Endings are never an easy thing and even though I only really start to think about them in the social work this year in class they're something we all experience. I like that this chapter highlighted how they are experienced differently especially by kids. In that an adult may have an easier time recognizing that their time is limited as well it is really just work not saying their is any less connection or relationship but they may have a better grasp on endings.
Where as with children we see in this chapter that there are visceral reactions both in session and outside. It takes a lot to committed and engage in the work they are doing so it is valid that when they are made aware that this time of sharing, growth and connection is coming to an end fears, concerns and emotions come out.
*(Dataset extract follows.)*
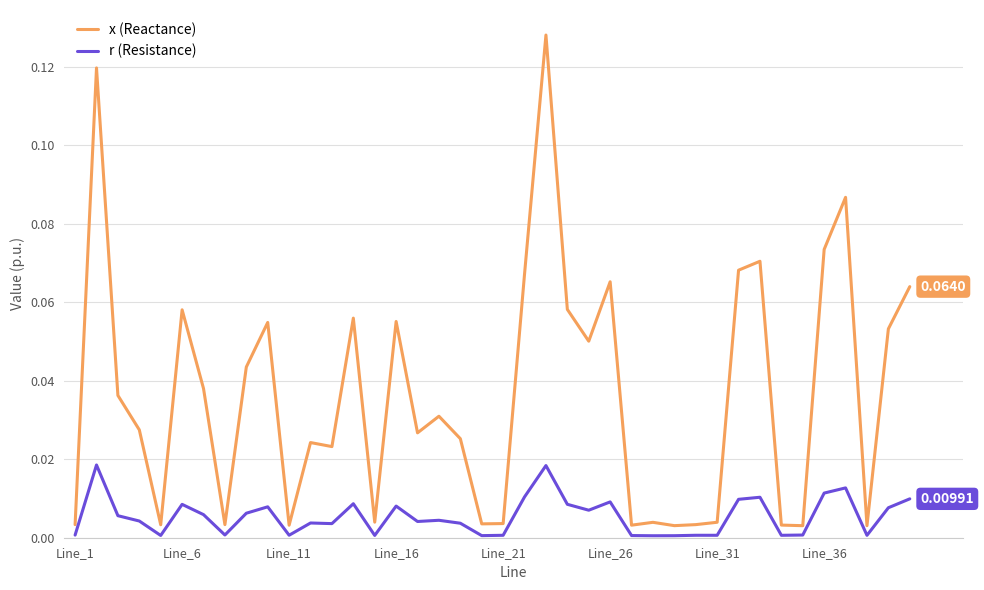

List the series in order of their overall mean, lowest first.

r (Resistance), x (Reactance)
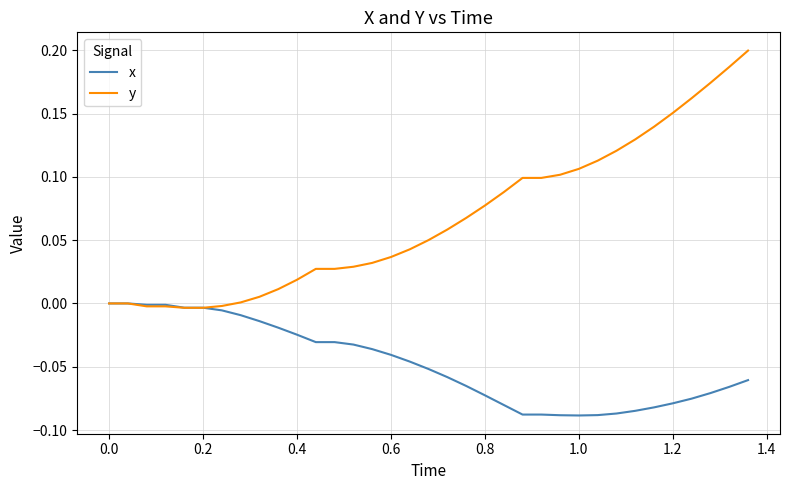

Which series has the largest total across all categories?

y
It is important for Social Workers to be aware of that when approaching ends because as seen in the chapter there is a lot to prep for on their side and the Childs when ending. For them it is making sure they are not letting their own issues, fears or such influence the way they discuss or navigate the ending. And instead making sure they are following the Childs needs till the end and still working to the conclusion but in a way that is best for the kid.
So while endings are never easy and are most likely more difficult when working with kids I liked who this chapter concluded by encouraging the positive. Setting up the ending and helping the child process how it maybe a difficult change is important but as stated in the chapter it is really important to also highlight what have been the benefits and growth during the time together.
Though this raises questions for me around endings when things aren't working with you and a kid. For example you do not think the sessions are benefiting them or possibly you do not think you have the skills to work with them or you have reached a cap in the work you can do with them. If this occurs how would you handle it in similarly or differently then the other endings in the chapter?